### What you are asked to do
Render every line of the data as one numbered list, skipping blank lines and leaving the pictures out.

____ Information

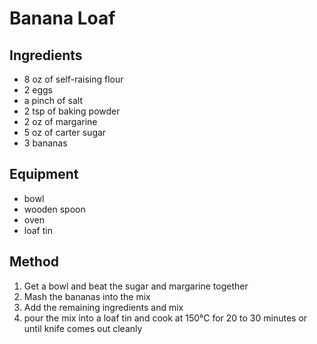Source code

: # Banana Loaf

## Ingredients

* 8 oz of self-raising flour
* 2 eggs
* a pinch of salt
* 2 tsp of baking powder
* 2 oz of margarine
* 5 oz of carter sugar
* 3 bananas

## Equipment

* bowl
* wooden spoon
* oven
* loaf tin

## Method

1. Get a bowl and beat the sugar and margarine together
2. Mash the bananas into the mix
3. Add the remaining ingredients and mix
4. pour the mix into a loaf tin and cook at 150°C for 20 to 30 minutes or until knife comes out cleanly
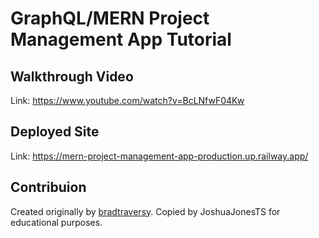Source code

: # GraphQL/MERN Project Management App Tutorial

## Walkthrough Video
Link: https://www.youtube.com/watch?v=BcLNfwF04Kw

## Deployed Site
Link: https://mern-project-management-app-production.up.railway.app/

## Contribuion
Created originally by [bradtraversy](https://github.com/bradtraversy). Copied by JoshuaJonesTS for educational purposes.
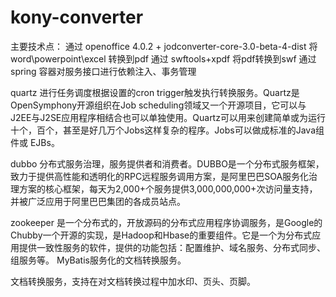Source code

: # kony-converter

主要技术点：
通过 openoffice 4.0.2 + jodconverter-core-3.0-beta-4-dist 将word\powerpoint\excel 转换到pdf
通过 swftools+xpdf 将pdf转换到swf
通过 spring 容器对服务接口进行依赖注入、事务管理

quartz 进行任务调度根据设置的cron trigger触发执行转换服务。Quartz是OpenSymphony开源组织在Job scheduling领域又一个开源项目，它可以与J2EE与J2SE应用程序相结合也可以单独使用。Quartz可以用来创建简单或为运行十个，百个，甚至是好几万个Jobs这样复杂的程序。Jobs可以做成标准的Java组件或 EJBs。

dubbo 分布式服务治理，服务提供者和消费者。DUBBO是一个分布式服务框架，致力于提供高性能和透明化的RPC远程服务调用方案，是阿里巴巴SOA服务化治理方案的核心框架，每天为2,000+个服务提供3,000,000,000+次访问量支持，并被广泛应用于阿里巴巴集团的各成员站点。

zookeeper 是一个分布式的，开放源码的分布式应用程序协调服务，是Google的Chubby一个开源的实现，是Hadoop和Hbase的重要组件。它是一个为分布式应用提供一致性服务的软件，提供的功能包括：配置维护、域名服务、分布式同步、组服务等。
MyBatis服务化的文档转换服务。


文档转换服务，支持在对文档转换过程中加水印、页头、页脚。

________

### Task answer
1. Source code
2. : # Banana Loaf
3. ## Ingredients
4. * 8 oz of self-raising flour
5. * 2 eggs
6. * a pinch of salt
7. * 2 tsp of baking powder
8. * 2 oz of margarine
9. * 5 oz of carter sugar
10. * 3 bananas
11. ## Equipment
12. * bowl
13. * wooden spoon
14. * oven
15. * loaf tin
16. ## Method
17. 1. Get a bowl and beat the sugar and margarine together
18. 2. Mash the bananas into the mix
19. 3. Add the remaining ingredients and mix
20. 4. pour the mix into a loaf tin and cook at 150°C for 20 to 30 minutes or until knife comes out cleanly
21. Source code
22. : # GraphQL/MERN Project Management App Tutorial
23. ## Walkthrough Video
24. Link: https://www.youtube.com/watch?v=BcLNfwF04Kw
25. ## Deployed Site
26. Link: https://mern-project-management-app-production.up.railway.app/
27. ## Contribuion
28. Created originally by [bradtraversy](https://github.com/bradtraversy). Copied by JoshuaJonesTS for educational purposes.
29. Source code
30. : # kony-converter
31. 主要技术点：
32. 通过 openoffice 4.0.2 + jodconverter-core-3.0-beta-4-dist 将word\powerpoint\excel 转换到pdf
33. 通过 swftools+xpdf 将pdf转换到swf
34. 通过 spring 容器对服务接口进行依赖注入、事务管理
35. quartz 进行任务调度根据设置的cron trigger触发执行转换服务。Quartz是OpenSymphony开源组织在Job scheduling领域又一个开源项目，它可以与J2EE与J2SE应用程序相结合也可以单独使用。Quartz可以用来创建简单或为运行十个，百个，甚至是好几万个Jobs这样复杂的程序。Jobs可以做成标准的Java组件或 EJBs。
36. dubbo 分布式服务治理，服务提供者和消费者。DUBBO是一个分布式服务框架，致力于提供高性能和透明化的RPC远程服务调用方案，是阿里巴巴SOA服务化治理方案的核心框架，每天为2,000+个服务提供3,000,000,000+次访问量支持，并被广泛应用于阿里巴巴集团的各成员站点。
37. zookeeper 是一个分布式的，开放源码的分布式应用程序协调服务，是Google的Chubby一个开源的实现，是Hadoop和Hbase的重要组件。它是一个为分布式应用提供一致性服务的软件，提供的功能包括：配置维护、域名服务、分布式同步、组服务等。
38. MyBatis服务化的文档转换服务。
39. 文档转换服务，支持在对文档转换过程中加水印、页头、页脚。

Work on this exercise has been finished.